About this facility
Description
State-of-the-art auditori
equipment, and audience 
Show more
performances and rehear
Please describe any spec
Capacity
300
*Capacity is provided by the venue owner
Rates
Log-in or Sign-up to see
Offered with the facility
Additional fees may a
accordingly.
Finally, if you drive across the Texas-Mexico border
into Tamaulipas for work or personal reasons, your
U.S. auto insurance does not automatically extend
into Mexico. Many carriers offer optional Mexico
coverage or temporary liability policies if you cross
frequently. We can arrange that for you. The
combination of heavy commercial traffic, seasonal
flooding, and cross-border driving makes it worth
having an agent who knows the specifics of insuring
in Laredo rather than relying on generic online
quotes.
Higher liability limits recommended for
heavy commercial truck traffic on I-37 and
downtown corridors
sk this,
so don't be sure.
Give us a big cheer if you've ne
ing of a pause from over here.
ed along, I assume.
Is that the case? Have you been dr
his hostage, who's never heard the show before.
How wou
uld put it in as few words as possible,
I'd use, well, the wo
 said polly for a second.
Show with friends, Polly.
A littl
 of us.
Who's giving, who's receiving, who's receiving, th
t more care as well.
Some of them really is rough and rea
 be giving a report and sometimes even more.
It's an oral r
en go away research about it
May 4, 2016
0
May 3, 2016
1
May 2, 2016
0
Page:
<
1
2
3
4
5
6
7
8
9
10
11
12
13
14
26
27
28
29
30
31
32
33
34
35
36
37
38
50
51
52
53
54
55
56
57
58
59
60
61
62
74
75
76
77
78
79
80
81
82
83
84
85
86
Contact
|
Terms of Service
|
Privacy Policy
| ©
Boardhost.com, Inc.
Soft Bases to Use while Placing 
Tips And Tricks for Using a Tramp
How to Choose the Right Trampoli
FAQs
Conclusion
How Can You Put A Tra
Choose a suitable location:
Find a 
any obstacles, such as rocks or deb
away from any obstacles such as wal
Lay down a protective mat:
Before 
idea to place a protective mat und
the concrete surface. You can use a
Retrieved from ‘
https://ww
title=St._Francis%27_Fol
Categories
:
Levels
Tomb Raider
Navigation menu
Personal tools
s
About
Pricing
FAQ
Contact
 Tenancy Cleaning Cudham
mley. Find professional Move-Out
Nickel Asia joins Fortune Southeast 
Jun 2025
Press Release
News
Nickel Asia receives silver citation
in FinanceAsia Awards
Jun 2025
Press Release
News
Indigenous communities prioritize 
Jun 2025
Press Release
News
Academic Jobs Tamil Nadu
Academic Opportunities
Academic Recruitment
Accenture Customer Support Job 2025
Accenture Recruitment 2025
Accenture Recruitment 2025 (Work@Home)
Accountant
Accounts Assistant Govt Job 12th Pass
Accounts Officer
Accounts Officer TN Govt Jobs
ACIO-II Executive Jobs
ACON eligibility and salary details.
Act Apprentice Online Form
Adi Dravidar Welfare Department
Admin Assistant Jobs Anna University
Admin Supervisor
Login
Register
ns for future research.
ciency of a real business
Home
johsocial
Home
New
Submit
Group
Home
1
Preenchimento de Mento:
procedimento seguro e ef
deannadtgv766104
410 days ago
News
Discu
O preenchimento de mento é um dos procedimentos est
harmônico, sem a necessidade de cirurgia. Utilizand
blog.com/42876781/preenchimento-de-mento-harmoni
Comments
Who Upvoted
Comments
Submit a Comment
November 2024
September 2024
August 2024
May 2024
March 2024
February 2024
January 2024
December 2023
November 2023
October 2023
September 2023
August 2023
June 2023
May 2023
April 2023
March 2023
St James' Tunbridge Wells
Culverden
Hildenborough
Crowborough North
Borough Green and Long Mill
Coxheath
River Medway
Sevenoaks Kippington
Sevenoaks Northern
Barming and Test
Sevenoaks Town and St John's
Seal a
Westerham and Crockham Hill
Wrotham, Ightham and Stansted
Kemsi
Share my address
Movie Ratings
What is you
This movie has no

____

## EXERCISE INSTRUCTIONS
Would you reproduce, word for word, the lines from the one holding "Personal tools" through the final line of the entries, both included?

## RESPONSE
Personal tools
s
About
Pricing
FAQ
Contact
 Tenancy Cleaning Cudham
mley. Find professional Move-Out
Nickel Asia joins Fortune Southeast 
Jun 2025
Press Release
News
Nickel Asia receives silver citation
in FinanceAsia Awards
Jun 2025
Press Release
News
Indigenous communities prioritize 
Jun 2025
Press Release
News
Academic Jobs Tamil Nadu
Academic Opportunities
Academic Recruitment
Accenture Customer Support Job 2025
Accenture Recruitment 2025
Accenture Recruitment 2025 (Work@Home)
Accountant
Accounts Assistant Govt Job 12th Pass
Accounts Officer
Accounts Officer TN Govt Jobs
ACIO-II Executive Jobs
ACON eligibility and salary details.
Act Apprentice Online Form
Adi Dravidar Welfare Department
Admin Assistant Jobs Anna University
Admin Supervisor
Login
Register
ns for future research.
ciency of a real business
Home
johsocial
Home
New
Submit
Group
Home
1
Preenchimento de Mento:
procedimento seguro e ef
deannadtgv766104
410 days ago
News
Discu
O preenchimento de mento é um dos procedimentos est
harmônico, sem a necessidade de cirurgia. Utilizand
blog.com/42876781/preenchimento-de-mento-harmoni
Comments
Who Upvoted
Comments
Submit a Comment
November 2024
September 2024
August 2024
May 2024
March 2024
February 2024
January 2024
December 2023
November 2023
October 2023
September 2023
August 2023
June 2023
May 2023
April 2023
March 2023
St James' Tunbridge Wells
Culverden
Hildenborough
Crowborough North
Borough Green and Long Mill
Coxheath
River Medway
Sevenoaks Kippington
Sevenoaks Northern
Barming and Test
Sevenoaks Town and St John's
Seal a
Westerham and Crockham Hill
Wrotham, Ightham and Stansted
Kemsi
Share my address
Movie Ratings
What is you
This movie has no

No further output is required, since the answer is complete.